BACKGROUND OF THE INVENTION

Polyhedral Oligomeric SilSesquioxanes (“POSS”) are cage-structures having a silicon-oxide (SiO_1.5) core surrounded by aliphatic or aromatic organic functionality. One such POSS derivative, octakis(1H,1H,2H,2H-heptadecafluorodecyl) POSS (“F-POSS”), possesses a periphery of long-chain fluorinated alkyl groups and has been determined to possess the lowest surface energy value of any crystalline solid (γ_sv=9.3 mN/m). Superhydrophobic (contact angles of a water droplet exceeding 150°) and oleophobic (repelled by oil) surfaces have been produced by casting F-POSS materials onto a substrate or blending the F-POSS material into a polymer matrix.

Conventionally, F-POSS has been used as standalone compounds without further reactive chemical functionality; however, this absence of reactive chemical functionality limits solubility in common solvents, the mechanical robustness, and abrasion resistance of surfaces comprising these materials. One attempt to overcome such limitations has been an incompletely-condensed F-POSS compound with silanol functionality, which enabled new, robust, low surface energy hybrid materials. In fact, incompletely-condensed silsesquioxane frameworks have emerged with alkyl and/or aryl peripheries and are operable as synthons for creating hybrid inorganic-organic materials, as models for silica, for catalyst support, and as precursors for other silsesquioxane containing polymers.

Unfortunately, none of the conventional synthesis strategies are viable to produce long-chain (more than three carbon atoms) F-POSS compounds possessing additional reactive or non-reactive functionality beyond alkyl or aryl peripheries. Exemplary strategies, such as those described in U.S. Pat. No. 7,053,167, entitled SILSESQUIOXANE DERIVATIVE HAVING FUNCTIONAL GROUP, issued to Ito et al. on Apr. 8, 2004 and U.S. Pat. No. 7,291,747, entitled NOVEL SILICON COMPOUNDS AND PROCESS FOR PREPARATION THEREOF, issued to Oikawa et al. on Nov. 6, 2007 (disclosures incorporated herein by reference, in their entireties), have not produced long-chain F-POSS-(ONa)₃ having more than three carbon atoms. Modified methods have produced (3,3,3-trifluoropropyl)₇Si₇O₉(ONa)₃, which can be derivatized with long-chain fluorinated trichlorosilanes to produce low surface energy materials, but the trifluoropropyl groups are still limited in chain length.

· · · · ·

• _Written request a_: Translate this sentence from the silsesquioxane excerpt into Spanish: "Polyhedral Oligomeric SilSesquioxanes (“POSS”) are cage-structures having a silicon-oxide (SiO_1.5) core surrounded by aliphatic or aromatic organic functionality."
The listing that follows is unrelated to the silsesquioxane excerpt.

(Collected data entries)
· · · · ·

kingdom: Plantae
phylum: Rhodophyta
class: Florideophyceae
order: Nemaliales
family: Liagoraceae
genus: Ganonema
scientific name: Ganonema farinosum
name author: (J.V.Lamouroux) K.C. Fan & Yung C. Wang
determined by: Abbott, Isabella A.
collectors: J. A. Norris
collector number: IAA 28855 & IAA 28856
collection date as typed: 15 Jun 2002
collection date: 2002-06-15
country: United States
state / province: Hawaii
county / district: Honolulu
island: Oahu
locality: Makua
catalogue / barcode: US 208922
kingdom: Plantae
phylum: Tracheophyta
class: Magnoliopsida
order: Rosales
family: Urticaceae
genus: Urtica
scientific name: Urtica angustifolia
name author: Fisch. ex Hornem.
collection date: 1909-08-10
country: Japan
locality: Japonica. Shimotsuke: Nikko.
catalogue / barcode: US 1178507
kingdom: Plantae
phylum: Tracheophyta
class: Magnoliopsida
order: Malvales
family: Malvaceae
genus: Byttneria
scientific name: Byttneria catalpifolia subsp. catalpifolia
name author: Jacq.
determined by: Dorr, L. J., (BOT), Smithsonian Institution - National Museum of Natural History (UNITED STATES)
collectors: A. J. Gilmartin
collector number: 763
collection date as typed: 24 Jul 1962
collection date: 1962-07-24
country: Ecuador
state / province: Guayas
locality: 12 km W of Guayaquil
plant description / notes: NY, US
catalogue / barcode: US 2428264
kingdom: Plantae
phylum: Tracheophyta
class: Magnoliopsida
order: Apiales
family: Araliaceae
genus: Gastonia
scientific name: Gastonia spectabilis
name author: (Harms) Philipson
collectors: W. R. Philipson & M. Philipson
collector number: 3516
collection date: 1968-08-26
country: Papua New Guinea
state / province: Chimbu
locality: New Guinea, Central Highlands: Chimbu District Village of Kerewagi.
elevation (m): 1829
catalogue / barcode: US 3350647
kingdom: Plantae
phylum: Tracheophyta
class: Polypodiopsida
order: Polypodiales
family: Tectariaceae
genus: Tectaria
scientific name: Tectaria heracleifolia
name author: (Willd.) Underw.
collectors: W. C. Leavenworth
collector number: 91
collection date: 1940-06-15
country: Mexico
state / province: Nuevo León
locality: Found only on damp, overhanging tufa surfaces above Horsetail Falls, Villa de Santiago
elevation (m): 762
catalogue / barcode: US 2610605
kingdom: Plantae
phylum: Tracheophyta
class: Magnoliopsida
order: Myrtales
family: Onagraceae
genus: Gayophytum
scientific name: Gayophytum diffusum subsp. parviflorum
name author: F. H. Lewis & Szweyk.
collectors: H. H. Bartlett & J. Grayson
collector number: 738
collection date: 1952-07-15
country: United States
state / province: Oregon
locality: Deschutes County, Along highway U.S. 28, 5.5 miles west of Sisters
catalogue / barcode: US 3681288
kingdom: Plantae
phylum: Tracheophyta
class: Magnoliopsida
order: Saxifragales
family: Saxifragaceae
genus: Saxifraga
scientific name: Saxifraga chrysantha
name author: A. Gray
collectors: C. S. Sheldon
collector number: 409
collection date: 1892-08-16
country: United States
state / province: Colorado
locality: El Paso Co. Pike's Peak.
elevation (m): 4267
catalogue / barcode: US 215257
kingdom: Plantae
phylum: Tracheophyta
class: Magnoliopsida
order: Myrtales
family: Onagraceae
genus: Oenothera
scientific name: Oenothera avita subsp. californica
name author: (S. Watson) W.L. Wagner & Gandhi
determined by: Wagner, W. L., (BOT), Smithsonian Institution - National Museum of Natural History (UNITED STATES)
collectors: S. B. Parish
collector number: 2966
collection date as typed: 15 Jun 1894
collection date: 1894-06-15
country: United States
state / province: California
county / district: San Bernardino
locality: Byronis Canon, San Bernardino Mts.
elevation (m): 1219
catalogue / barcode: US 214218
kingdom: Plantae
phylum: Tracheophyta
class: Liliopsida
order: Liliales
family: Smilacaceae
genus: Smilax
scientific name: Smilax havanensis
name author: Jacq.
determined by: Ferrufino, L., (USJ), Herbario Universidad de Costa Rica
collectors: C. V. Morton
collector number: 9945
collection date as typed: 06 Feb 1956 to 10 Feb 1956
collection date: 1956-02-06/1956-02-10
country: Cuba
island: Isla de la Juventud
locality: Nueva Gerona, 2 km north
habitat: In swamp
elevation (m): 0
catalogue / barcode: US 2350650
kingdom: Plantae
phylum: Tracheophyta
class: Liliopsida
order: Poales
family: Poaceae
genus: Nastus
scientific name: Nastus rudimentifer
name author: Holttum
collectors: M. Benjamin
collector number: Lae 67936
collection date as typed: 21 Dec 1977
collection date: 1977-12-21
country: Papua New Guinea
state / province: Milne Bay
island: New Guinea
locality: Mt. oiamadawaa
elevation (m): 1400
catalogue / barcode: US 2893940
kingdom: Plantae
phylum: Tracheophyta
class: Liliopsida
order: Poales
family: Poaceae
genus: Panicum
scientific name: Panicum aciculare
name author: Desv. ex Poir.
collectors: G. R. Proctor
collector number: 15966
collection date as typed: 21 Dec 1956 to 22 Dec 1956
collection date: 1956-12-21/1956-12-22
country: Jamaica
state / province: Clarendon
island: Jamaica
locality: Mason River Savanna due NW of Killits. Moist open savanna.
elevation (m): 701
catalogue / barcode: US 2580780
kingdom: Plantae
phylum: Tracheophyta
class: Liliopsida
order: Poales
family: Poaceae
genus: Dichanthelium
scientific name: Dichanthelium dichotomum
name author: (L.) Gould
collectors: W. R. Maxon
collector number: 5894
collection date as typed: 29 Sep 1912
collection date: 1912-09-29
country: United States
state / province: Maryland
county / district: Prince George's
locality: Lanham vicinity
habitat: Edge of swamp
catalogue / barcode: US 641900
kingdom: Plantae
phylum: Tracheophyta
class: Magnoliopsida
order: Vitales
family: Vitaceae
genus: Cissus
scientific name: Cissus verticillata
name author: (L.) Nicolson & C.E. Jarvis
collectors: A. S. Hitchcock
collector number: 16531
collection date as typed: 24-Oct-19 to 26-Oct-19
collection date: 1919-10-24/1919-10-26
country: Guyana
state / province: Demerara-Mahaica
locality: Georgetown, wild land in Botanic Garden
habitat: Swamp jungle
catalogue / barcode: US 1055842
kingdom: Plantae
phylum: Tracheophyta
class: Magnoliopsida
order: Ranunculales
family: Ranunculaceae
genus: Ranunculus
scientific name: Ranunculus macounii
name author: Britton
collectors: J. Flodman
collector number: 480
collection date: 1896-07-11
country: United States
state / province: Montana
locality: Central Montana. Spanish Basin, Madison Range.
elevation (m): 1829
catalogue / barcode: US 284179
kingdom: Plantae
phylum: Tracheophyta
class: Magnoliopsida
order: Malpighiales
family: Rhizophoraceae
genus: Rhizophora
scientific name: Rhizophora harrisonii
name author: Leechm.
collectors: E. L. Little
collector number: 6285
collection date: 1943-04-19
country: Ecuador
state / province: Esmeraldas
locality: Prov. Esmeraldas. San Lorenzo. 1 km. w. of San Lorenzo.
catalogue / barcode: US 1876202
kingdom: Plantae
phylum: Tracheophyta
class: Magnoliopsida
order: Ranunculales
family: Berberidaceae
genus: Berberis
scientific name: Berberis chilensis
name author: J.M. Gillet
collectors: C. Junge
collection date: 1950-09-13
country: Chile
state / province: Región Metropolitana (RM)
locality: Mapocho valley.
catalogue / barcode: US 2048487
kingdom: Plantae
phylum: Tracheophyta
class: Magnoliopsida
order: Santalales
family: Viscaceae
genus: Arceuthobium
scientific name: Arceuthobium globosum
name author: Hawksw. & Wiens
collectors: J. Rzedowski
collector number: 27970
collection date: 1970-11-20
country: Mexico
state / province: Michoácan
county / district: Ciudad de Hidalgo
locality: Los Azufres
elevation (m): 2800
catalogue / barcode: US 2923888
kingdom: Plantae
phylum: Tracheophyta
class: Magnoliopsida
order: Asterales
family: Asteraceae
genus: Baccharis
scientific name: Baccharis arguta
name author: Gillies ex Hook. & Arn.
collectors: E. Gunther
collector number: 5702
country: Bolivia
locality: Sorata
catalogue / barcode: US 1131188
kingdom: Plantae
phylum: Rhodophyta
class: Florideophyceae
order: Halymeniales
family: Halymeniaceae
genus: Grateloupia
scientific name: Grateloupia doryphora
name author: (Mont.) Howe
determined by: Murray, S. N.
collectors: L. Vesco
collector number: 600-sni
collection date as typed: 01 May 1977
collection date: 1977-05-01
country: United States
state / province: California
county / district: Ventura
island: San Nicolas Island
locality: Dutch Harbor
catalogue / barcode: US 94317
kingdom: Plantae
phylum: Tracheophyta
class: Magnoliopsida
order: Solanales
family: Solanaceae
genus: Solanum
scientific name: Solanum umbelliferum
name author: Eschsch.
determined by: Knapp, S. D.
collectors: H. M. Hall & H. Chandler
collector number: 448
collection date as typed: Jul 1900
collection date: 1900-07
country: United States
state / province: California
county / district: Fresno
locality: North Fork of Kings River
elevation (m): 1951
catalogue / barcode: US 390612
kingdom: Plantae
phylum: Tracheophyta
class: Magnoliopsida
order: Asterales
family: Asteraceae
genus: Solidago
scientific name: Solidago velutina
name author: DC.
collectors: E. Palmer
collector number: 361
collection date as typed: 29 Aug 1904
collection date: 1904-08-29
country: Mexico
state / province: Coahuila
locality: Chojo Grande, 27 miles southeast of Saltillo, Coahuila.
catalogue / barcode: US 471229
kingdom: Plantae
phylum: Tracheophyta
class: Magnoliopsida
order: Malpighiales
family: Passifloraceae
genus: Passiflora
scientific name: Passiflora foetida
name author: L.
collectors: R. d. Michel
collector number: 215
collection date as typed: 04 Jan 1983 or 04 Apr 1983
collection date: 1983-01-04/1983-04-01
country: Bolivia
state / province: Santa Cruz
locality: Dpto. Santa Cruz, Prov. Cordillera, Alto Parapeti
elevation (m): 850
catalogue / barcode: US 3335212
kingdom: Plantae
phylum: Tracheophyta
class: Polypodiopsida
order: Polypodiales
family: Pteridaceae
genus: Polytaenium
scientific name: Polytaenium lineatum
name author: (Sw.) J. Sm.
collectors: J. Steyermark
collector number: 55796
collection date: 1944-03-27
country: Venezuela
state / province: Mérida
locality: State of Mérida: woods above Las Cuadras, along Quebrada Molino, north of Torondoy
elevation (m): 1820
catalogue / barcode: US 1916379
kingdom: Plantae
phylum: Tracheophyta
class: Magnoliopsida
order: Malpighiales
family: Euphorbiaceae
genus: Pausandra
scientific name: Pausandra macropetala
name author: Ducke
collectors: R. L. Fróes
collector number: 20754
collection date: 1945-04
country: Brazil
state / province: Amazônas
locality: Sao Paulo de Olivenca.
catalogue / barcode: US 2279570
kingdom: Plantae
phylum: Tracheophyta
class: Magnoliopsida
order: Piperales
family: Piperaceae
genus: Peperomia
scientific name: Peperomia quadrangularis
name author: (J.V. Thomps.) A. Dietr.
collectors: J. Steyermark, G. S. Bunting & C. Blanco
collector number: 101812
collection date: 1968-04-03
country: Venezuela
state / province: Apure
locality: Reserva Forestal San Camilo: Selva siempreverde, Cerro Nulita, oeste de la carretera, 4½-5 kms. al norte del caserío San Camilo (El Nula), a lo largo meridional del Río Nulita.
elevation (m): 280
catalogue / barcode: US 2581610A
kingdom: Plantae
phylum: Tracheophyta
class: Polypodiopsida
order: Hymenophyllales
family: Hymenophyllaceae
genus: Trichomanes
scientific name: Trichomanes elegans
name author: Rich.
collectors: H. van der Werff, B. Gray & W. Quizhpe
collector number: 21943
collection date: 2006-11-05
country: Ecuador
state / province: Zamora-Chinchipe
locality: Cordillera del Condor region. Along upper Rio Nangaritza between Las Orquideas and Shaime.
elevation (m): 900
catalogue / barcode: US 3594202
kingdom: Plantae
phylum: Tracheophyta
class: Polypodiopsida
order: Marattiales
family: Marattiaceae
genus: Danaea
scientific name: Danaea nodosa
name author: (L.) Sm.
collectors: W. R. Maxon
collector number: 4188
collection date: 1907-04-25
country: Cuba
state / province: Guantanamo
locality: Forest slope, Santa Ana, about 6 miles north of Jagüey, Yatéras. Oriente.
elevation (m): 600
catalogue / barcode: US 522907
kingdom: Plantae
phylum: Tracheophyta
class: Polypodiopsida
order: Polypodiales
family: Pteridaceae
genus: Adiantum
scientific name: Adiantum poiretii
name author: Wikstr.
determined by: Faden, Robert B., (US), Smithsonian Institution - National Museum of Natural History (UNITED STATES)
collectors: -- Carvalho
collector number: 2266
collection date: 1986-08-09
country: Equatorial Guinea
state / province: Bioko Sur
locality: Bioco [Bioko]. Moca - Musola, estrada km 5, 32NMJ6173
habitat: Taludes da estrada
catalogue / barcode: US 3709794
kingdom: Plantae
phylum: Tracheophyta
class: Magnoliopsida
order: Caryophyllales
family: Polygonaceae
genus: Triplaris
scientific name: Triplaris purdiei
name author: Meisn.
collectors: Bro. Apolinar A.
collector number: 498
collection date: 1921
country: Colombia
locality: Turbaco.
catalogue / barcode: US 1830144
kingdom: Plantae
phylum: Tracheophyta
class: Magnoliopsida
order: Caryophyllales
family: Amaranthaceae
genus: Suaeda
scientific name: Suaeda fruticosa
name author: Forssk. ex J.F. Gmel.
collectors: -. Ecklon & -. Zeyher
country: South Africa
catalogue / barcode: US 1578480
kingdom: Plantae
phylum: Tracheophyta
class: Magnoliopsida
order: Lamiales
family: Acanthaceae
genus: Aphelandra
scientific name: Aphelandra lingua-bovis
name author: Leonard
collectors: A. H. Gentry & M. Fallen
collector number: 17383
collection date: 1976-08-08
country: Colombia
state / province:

· · · · ·

• _Written request b_: From the listing, reproduce word for word the lines starting with the line that contains "genus: Byttneria" and going on through the line that contains "order: Saxifragales".

• _Exercise result a_: Los silsesquioxanos oligoméricos poliédricos («POSS») son estructuras de jaula que tienen un núcleo de óxido de silicio (SiO_1.5) rodeado de funcionalidad orgánica alifática o aromática.

• _Exercise result b_:
genus: Byttneria
scientific name: Byttneria catalpifolia subsp. catalpifolia
name author: Jacq.
determined by: Dorr, L. J., (BOT), Smithsonian Institution - National Museum of Natural History (UNITED STATES)
collectors: A. J. Gilmartin
collector number: 763
collection date as typed: 24 Jul 1962
collection date: 1962-07-24
country: Ecuador
state / province: Guayas
locality: 12 km W of Guayaquil
plant description / notes: NY, US
catalogue / barcode: US 2428264
kingdom: Plantae
phylum: Tracheophyta
class: Magnoliopsida
order: Apiales
family: Araliaceae
genus: Gastonia
scientific name: Gastonia spectabilis
name author: (Harms) Philipson
collectors: W. R. Philipson & M. Philipson
collector number: 3516
collection date: 1968-08-26
country: Papua New Guinea
state / province: Chimbu
locality: New Guinea, Central Highlands: Chimbu District Village of Kerewagi.
elevation (m): 1829
catalogue / barcode: US 3350647
kingdom: Plantae
phylum: Tracheophyta
class: Polypodiopsida
order: Polypodiales
family: Tectariaceae
genus: Tectaria
scientific name: Tectaria heracleifolia
name author: (Willd.) Underw.
collectors: W. C. Leavenworth
collector number: 91
collection date: 1940-06-15
country: Mexico
state / province: Nuevo León
locality: Found only on damp, overhanging tufa surfaces above Horsetail Falls, Villa de Santiago
elevation (m): 762
catalogue / barcode: US 2610605
kingdom: Plantae
phylum: Tracheophyta
class: Magnoliopsida
order: Myrtales
family: Onagraceae
genus: Gayophytum
scientific name: Gayophytum diffusum subsp. parviflorum
name author: F. H. Lewis & Szweyk.
collectors: H. H. Bartlett & J. Grayson
collector number: 738
collection date: 1952-07-15
country: United States
state / province: Oregon
locality: Deschutes County, Along highway U.S. 28, 5.5 miles west of Sisters
catalogue / barcode: US 3681288
kingdom: Plantae
phylum: Tracheophyta
class: Magnoliopsida
order: Saxifragales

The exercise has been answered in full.